Плохо помню станционное здание в Сергиевом Посаде, но небольшую площадь около вокзала помню отлично. Вечно грязная и даже в снежные дни не белая, а серорыжая от растоптанного лошадиного навоза, крошек сена и подсолнечной шелухи, она была уже началом колонии, потому что среди других лошадей стоит весь покрытый инеем наш Буланый (видно, давно нас ждут), и идет к нам навстречу замерзший, но улыбающийся возница Андрюша Колонтаров. Он очень высокий, старая гимназическая шинель стала мала ему (рукава чуть ли не по локоть), руки спрятаны в длинные самодельные, как у меня, варежки, а голова по-бабьи завязана башлыком. Под замерзшим носом у Андрюши видны усы, еще не настоящие, но уже очень заметные.

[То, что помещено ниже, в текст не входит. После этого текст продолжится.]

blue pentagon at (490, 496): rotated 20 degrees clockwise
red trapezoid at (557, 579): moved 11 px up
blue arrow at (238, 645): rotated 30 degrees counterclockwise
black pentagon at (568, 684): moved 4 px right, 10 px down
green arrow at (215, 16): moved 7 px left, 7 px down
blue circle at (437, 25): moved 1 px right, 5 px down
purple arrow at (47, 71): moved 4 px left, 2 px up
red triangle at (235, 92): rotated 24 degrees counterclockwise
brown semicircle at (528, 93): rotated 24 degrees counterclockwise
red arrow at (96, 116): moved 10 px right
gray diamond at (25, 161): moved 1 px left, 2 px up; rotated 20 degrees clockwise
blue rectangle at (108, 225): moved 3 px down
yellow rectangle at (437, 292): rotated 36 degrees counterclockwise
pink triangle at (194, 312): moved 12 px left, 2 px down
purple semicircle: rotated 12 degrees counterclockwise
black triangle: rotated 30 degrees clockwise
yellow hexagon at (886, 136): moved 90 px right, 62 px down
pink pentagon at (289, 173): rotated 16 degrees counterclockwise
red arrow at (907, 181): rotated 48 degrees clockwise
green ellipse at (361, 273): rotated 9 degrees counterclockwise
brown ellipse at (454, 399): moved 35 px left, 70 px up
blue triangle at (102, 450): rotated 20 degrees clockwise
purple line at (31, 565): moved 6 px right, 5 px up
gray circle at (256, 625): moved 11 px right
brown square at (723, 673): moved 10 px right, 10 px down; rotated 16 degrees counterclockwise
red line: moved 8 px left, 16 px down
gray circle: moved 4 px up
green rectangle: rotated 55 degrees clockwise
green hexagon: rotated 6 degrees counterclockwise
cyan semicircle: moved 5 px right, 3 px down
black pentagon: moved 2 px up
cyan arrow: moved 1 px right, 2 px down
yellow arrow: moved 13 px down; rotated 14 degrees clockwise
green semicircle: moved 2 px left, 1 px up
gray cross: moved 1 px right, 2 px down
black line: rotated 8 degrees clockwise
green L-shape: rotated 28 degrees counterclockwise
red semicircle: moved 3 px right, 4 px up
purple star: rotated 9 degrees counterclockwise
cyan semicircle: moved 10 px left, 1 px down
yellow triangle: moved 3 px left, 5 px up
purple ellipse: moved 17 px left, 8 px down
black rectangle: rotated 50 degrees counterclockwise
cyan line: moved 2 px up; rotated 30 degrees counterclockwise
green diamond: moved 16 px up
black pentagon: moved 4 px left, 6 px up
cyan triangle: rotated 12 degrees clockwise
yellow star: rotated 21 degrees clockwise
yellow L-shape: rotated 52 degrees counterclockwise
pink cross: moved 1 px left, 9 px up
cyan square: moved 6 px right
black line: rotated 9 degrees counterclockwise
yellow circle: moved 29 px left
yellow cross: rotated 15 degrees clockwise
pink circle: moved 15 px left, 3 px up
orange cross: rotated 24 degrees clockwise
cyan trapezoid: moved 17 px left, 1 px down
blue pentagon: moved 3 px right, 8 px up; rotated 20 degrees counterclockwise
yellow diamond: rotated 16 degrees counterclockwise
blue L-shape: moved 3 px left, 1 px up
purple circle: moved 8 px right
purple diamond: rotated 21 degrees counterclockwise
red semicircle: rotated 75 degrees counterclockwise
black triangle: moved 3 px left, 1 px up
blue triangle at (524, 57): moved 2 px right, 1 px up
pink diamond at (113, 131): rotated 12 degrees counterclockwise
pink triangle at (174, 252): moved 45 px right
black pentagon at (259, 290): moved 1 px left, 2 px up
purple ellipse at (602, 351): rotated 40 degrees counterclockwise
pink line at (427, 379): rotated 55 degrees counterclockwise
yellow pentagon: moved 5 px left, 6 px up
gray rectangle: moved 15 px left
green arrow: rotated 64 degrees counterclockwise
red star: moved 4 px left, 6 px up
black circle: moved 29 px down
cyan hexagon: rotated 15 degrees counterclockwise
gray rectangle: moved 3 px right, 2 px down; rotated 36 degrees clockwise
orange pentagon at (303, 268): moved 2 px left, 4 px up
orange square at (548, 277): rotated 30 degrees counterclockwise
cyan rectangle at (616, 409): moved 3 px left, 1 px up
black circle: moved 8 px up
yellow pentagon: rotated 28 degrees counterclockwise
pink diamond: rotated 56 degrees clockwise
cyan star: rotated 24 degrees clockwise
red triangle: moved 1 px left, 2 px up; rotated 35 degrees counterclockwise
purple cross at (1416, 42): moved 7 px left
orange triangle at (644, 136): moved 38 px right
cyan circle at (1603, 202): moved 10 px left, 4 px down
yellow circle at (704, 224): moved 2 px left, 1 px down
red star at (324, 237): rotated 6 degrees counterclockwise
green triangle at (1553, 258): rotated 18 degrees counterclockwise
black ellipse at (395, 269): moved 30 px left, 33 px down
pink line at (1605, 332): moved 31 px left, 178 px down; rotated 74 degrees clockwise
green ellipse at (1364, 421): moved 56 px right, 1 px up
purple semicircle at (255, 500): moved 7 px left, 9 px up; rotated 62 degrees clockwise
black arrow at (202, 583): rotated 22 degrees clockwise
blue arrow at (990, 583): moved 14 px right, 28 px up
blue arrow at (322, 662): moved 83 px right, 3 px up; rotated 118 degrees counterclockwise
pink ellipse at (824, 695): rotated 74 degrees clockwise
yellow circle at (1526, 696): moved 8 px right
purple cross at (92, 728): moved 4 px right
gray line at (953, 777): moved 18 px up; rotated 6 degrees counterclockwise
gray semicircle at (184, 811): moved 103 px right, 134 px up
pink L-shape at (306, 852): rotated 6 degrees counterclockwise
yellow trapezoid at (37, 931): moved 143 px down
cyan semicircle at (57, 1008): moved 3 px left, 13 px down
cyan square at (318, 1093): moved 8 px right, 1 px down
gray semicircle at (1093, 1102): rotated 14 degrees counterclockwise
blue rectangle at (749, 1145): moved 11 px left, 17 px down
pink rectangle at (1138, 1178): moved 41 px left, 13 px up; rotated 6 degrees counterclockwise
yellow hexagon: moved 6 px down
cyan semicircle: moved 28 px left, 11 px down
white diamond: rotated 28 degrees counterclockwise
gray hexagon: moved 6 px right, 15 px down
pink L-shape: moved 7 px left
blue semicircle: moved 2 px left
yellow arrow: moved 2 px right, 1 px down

Он обнимает меня и папу — рад нам — и сразу дождем начинают сыпаться наши взаимные вопросы.
— Чего дома в колонии?
— Что в Москве?
— Как здоровье Ольги Михайловны? Тепло ли у мальчиков в сарае?
— Ходят в Москве трамваи или вы шли пешком?
— Получили ли мальчики керосин и подсолнечное масло?
— Андрюш, а Андрюш, — врываюсь я. — МОНО выдаст нам маскарадные костюмы! Всем хватит!
И опять папа:
— Сшили девочки рукавицы для работающих в лесу мальчиков?
— Александр Федорович, что говорят в МОНО насчет валенок? Очень ноги мерзнут.
— Андрюш, а Андрюш, приглядели ли вы в лесу елку для Нового года, и кто лечит глаз Желтому?
— Все ли здоровы, нет ли новых больных?
— Все здоровы, Александр Федорович, вот только Лешка Бахмачевский ухо отморозил, когда дрова пилил.